I understand the mission of the habitat based orgs like DU, Delta, PF, etc. They and other do outstanding work. What I don't understand is that they are unwilling to join a push for the North American Model of Wildlife Management--the public trust. If we as sportsmen are to simply raise more wildlife for the use by fewer people, exclusive use, then I can't buy into that mission. There is a better place for my time and money. I wonder sometimes if they are more afraid of offending large donors and losing membership and money, than they are afraid of watching the public trust wither on the vine.


----------



## target (Aug 10, 2006)

Posted: Thu Aug 10, 2006 12:15 pm Post subject:

--------------------------------------------------------------------------------
Dick,

I understand your feelings and thoughts, and I agree with your ideas for the public trust. However, I believe that would hinder their efforts. There are too many recreational buyers, much more then in the past. As much as I dont like to see people buying there private hunting grounds, these are the people that are putting there land into easements, restoring the land, and enhancing the habitat. With most of this land bein put into an easement, it will always be this way. Meaning in years to come when this landowner is gone the habitat remains.

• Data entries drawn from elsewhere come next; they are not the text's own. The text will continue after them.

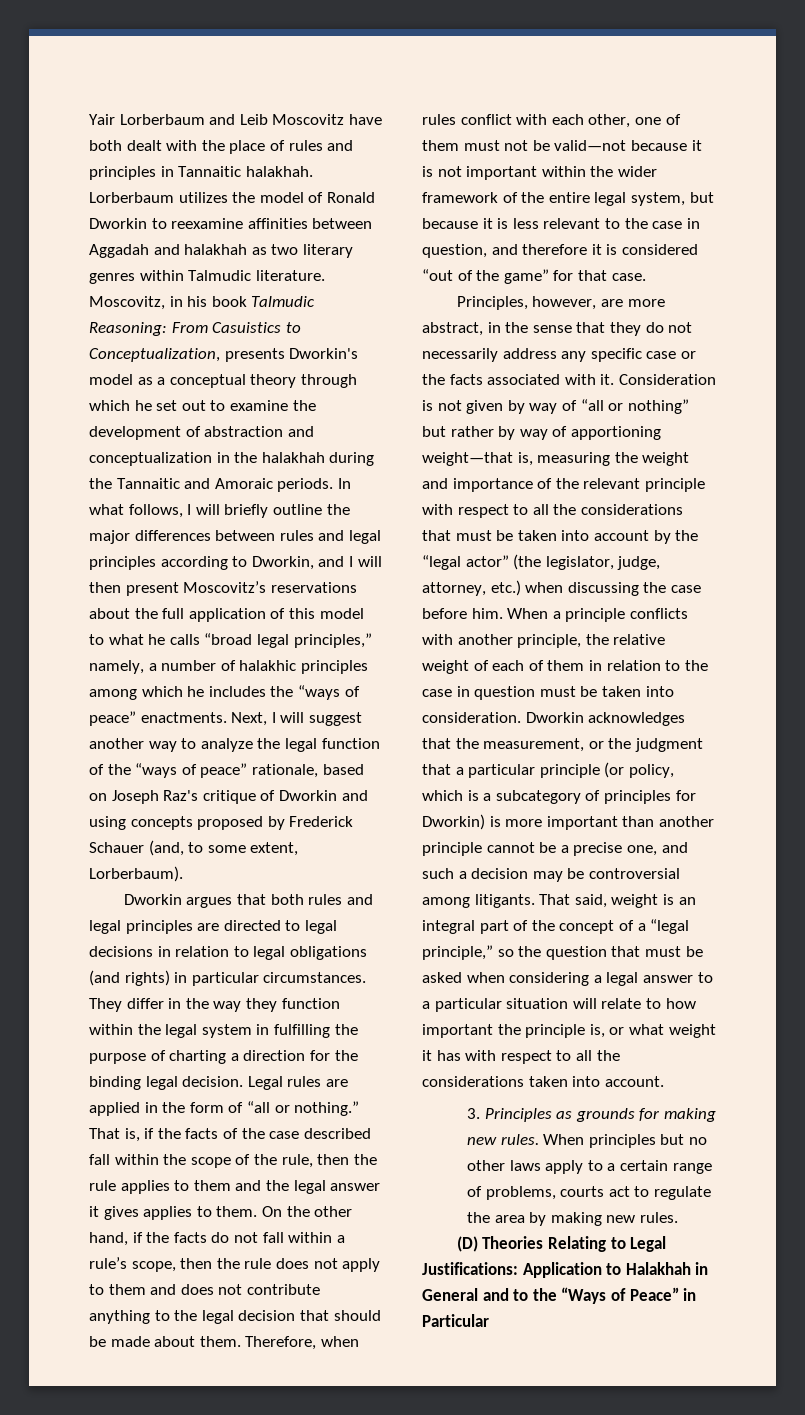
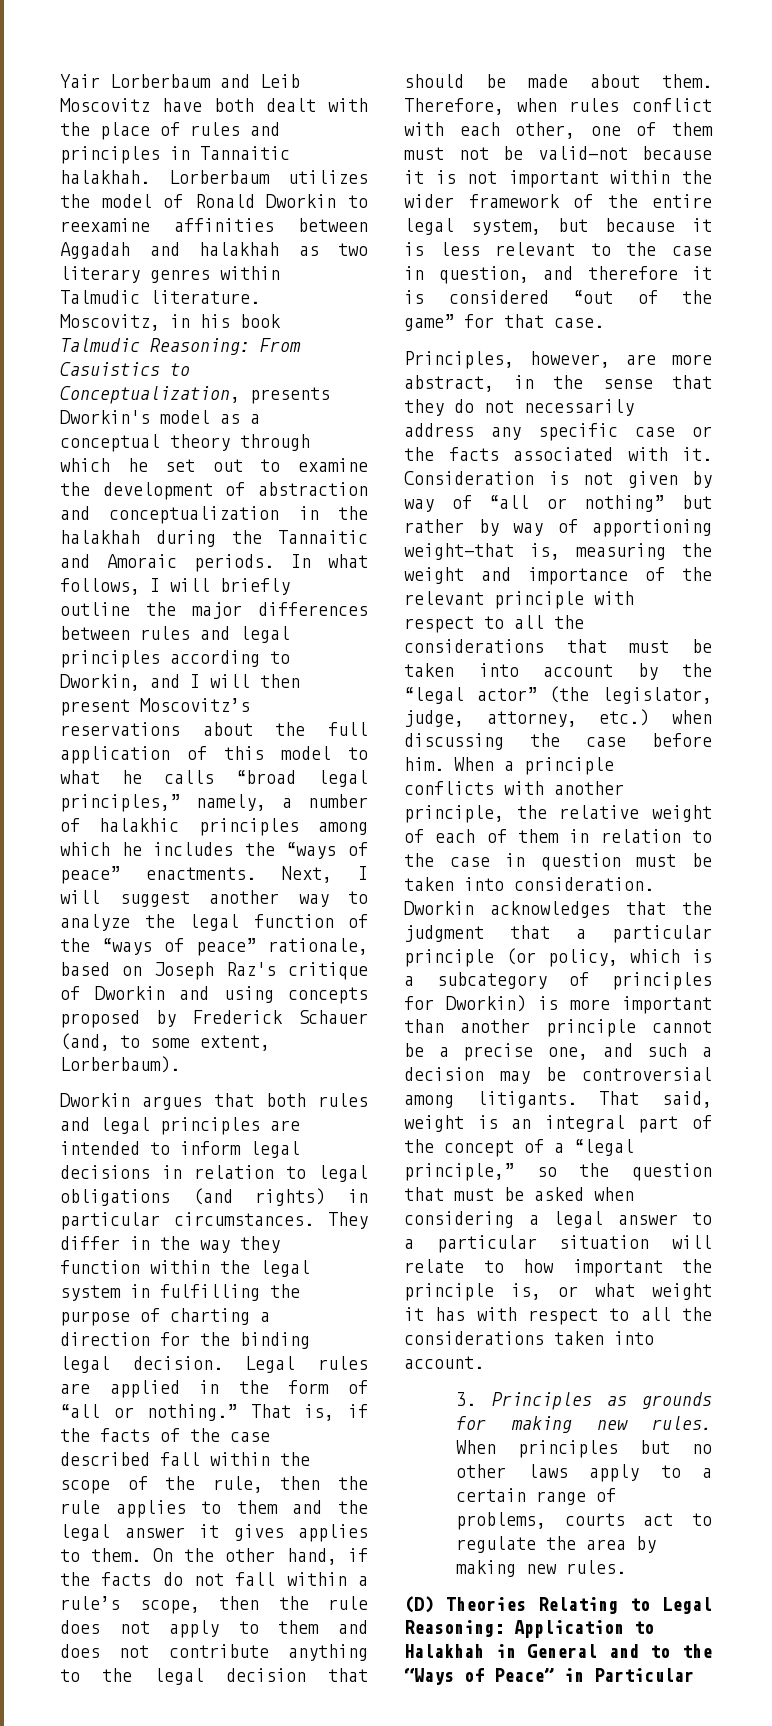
[223,920,301,931] directed to -> [60,1141,241,1155] intended to inform
[483,738,632,752] measurement, or the -> (712, 908) none
[422,1262,518,1275] Justifications: -> [404,1620,504,1637] Reasoning:

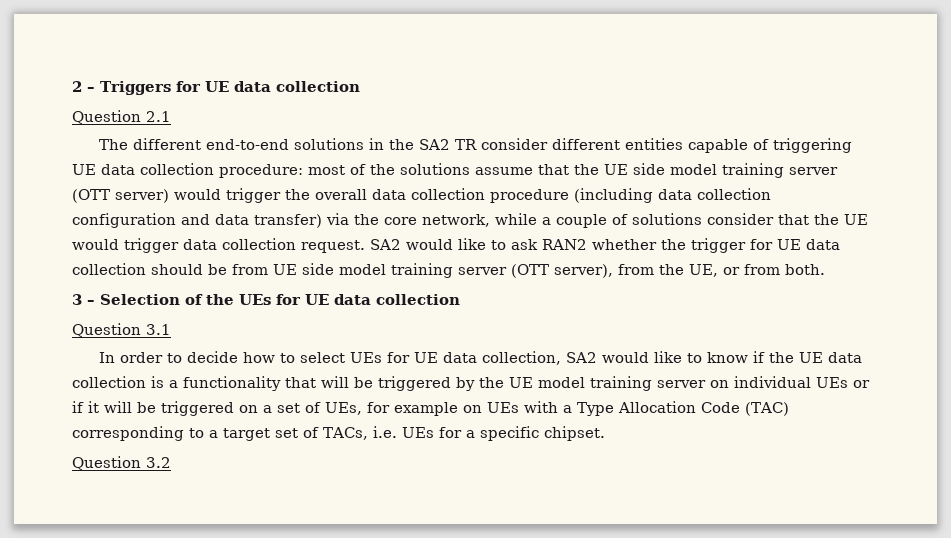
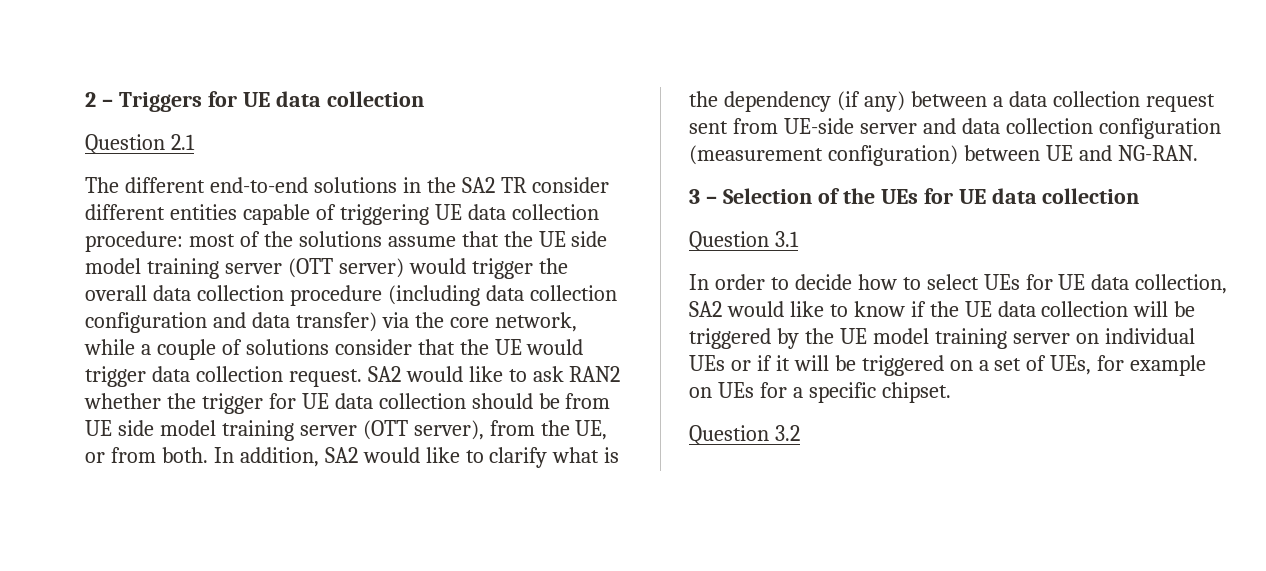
(825, 269) none -> [213,447,620,468] [689,91,1215,112] [689,118,1221,139] [689,145,1198,166] In addition, SA2 would like to clarify what is the dependency (if any) between a data collection request sent from UE-side server and data collection configuration (measurement configuration) between UE and NG-RAN.
[151,376,316,391] is a functionality that -> (1129, 309) none
[524,401,789,416] [72,426,434,441] with a Type Allocation Code (TAC) corresponding to a target set of TACs, i.e. UEs -> (754, 390) none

These organizations work closely with the state departments and are advocates for access programs like PLOTS. Organizations like the ones you listed I believe do their work with the people in mind. Especially the migratory bird orgs. their conservation work on a private landowners land effects his hunting land but it also has an overall effect throughout the flyway. The saving of grasslands in the Dakota's on private or public land has an extreme effect throughout the whole flyway and beyond. So I just think they have the whole picture in mind of conservation.


----------